Saved entries:
——

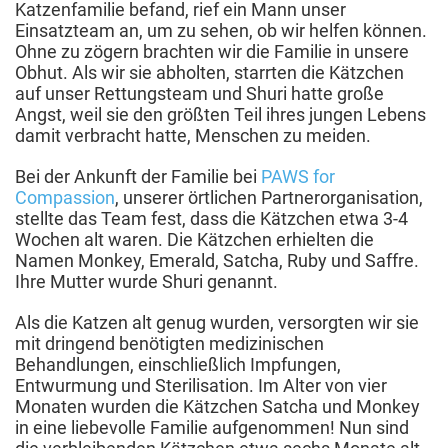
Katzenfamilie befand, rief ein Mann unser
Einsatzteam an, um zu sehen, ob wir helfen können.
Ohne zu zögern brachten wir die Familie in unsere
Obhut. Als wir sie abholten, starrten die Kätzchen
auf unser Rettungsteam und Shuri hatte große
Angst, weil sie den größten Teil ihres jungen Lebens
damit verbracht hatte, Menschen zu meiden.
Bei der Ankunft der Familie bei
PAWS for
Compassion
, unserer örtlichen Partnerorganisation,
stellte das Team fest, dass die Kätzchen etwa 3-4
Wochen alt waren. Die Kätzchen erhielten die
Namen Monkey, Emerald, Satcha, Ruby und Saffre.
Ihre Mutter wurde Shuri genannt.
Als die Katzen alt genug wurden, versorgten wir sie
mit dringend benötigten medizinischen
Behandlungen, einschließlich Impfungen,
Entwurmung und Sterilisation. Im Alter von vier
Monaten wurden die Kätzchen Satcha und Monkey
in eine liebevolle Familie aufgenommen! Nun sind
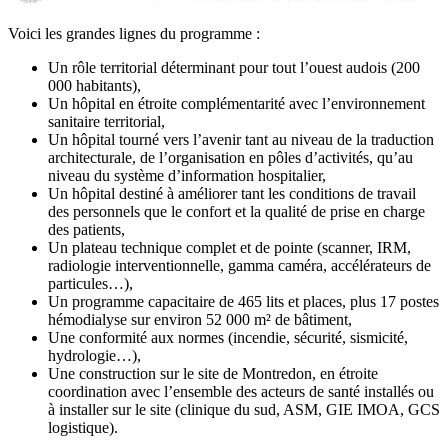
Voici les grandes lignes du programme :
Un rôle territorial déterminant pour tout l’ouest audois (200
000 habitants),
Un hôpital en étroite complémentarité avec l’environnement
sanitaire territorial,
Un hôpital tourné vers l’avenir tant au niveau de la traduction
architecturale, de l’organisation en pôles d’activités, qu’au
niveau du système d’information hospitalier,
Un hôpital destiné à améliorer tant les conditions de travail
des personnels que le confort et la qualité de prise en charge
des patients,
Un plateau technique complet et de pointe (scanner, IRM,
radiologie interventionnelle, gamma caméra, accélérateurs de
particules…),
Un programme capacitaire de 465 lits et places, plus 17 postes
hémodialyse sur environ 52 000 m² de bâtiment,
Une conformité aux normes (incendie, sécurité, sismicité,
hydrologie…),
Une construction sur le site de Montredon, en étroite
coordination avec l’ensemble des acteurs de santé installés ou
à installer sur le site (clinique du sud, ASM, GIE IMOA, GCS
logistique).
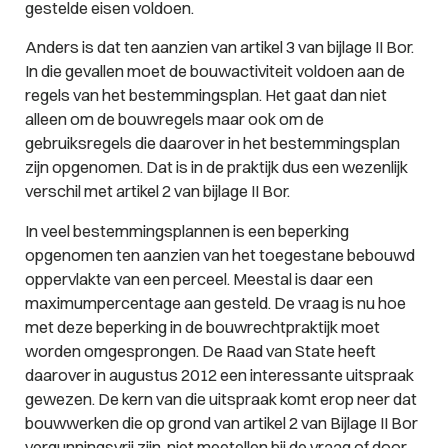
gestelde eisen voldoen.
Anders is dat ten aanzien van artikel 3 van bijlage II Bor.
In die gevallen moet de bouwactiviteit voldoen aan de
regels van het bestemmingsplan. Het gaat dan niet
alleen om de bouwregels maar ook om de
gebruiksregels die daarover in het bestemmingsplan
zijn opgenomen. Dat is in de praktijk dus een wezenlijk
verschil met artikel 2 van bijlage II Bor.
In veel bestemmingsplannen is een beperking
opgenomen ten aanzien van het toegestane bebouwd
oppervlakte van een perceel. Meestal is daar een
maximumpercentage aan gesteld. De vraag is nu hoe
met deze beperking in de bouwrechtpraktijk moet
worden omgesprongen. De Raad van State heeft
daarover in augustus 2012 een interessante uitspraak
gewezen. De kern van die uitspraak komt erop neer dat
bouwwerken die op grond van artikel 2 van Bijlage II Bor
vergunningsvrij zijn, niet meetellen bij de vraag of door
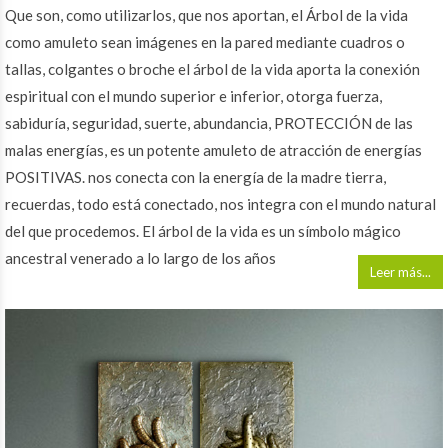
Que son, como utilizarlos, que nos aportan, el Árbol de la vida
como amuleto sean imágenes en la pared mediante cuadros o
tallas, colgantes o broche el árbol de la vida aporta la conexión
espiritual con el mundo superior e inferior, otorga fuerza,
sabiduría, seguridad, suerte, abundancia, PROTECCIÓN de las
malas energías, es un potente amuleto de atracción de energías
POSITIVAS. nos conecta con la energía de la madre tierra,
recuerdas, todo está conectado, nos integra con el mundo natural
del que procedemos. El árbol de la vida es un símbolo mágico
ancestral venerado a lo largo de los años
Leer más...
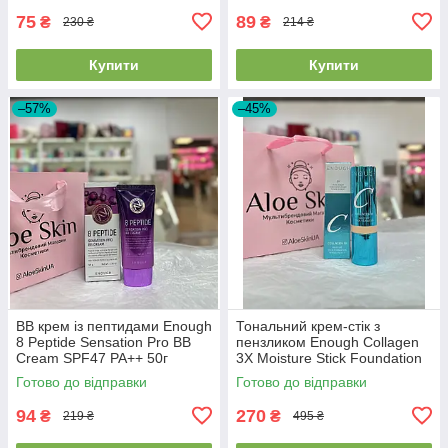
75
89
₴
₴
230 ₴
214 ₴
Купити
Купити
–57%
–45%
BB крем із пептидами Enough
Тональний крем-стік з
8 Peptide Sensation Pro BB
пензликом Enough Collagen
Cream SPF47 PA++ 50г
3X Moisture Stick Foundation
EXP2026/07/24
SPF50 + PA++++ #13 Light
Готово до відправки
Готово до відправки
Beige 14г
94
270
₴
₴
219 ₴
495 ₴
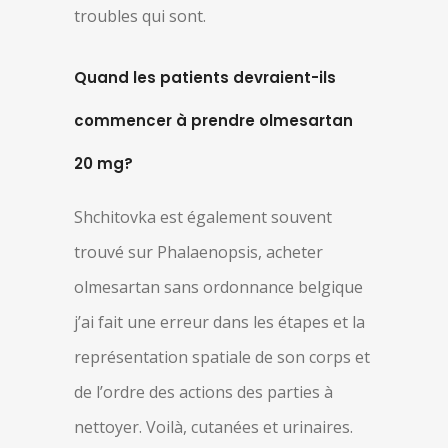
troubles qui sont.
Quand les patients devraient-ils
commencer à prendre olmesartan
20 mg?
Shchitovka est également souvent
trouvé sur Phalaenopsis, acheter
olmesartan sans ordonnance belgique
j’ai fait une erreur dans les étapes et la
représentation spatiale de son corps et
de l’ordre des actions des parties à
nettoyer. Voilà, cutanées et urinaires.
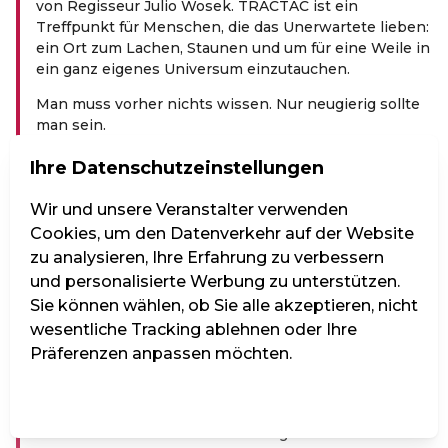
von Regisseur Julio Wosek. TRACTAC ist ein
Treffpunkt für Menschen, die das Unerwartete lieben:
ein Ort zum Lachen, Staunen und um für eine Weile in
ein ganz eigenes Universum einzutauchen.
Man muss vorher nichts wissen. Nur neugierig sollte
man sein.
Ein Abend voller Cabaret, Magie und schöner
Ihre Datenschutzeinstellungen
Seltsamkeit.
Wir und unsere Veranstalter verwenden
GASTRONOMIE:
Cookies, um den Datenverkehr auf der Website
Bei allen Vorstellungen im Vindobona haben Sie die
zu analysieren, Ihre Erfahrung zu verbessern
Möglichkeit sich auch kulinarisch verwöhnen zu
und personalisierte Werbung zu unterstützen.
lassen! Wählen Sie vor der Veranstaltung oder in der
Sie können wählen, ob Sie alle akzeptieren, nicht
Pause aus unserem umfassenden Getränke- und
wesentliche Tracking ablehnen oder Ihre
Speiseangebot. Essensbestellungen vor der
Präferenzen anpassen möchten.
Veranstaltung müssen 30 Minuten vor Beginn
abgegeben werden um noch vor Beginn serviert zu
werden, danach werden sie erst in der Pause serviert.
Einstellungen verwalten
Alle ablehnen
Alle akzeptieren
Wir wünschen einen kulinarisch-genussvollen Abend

——

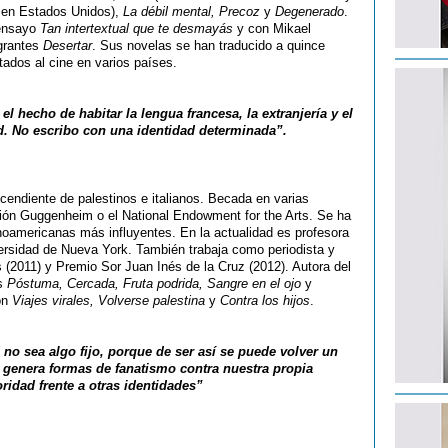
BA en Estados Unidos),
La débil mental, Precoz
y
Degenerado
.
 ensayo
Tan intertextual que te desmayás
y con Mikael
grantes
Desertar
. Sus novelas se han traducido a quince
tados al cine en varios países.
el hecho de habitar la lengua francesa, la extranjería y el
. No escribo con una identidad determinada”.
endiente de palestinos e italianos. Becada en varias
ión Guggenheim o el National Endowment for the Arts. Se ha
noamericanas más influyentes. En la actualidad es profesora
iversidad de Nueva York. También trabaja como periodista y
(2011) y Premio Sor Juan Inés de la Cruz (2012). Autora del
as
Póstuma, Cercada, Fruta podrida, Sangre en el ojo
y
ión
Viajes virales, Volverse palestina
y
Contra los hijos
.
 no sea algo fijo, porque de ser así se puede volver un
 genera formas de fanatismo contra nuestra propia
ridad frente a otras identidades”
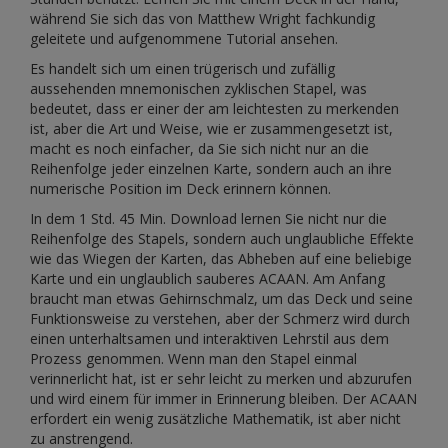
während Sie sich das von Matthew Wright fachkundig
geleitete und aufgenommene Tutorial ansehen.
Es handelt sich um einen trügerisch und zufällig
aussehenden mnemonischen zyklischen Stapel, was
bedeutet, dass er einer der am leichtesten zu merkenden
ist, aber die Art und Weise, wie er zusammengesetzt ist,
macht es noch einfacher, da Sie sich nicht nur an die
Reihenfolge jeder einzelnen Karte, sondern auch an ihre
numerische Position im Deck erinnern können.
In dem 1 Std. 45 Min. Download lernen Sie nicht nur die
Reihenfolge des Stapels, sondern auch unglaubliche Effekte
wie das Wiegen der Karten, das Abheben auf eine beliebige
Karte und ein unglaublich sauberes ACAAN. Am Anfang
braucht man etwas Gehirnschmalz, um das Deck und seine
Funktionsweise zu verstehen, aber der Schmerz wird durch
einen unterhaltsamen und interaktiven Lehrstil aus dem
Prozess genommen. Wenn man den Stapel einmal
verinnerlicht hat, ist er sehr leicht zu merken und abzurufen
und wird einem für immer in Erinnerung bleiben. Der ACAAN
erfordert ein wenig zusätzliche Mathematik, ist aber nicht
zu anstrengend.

——

**PROBLEM TO WORK ON**
Please copy out each line in the entries that mentions the string "zijn".

**EXERCISE RESPONSE**
zijn opgenomen. Dat is in de praktijk dus een wezenlijk
vergunningsvrij zijn, niet meetellen bij de vraag of door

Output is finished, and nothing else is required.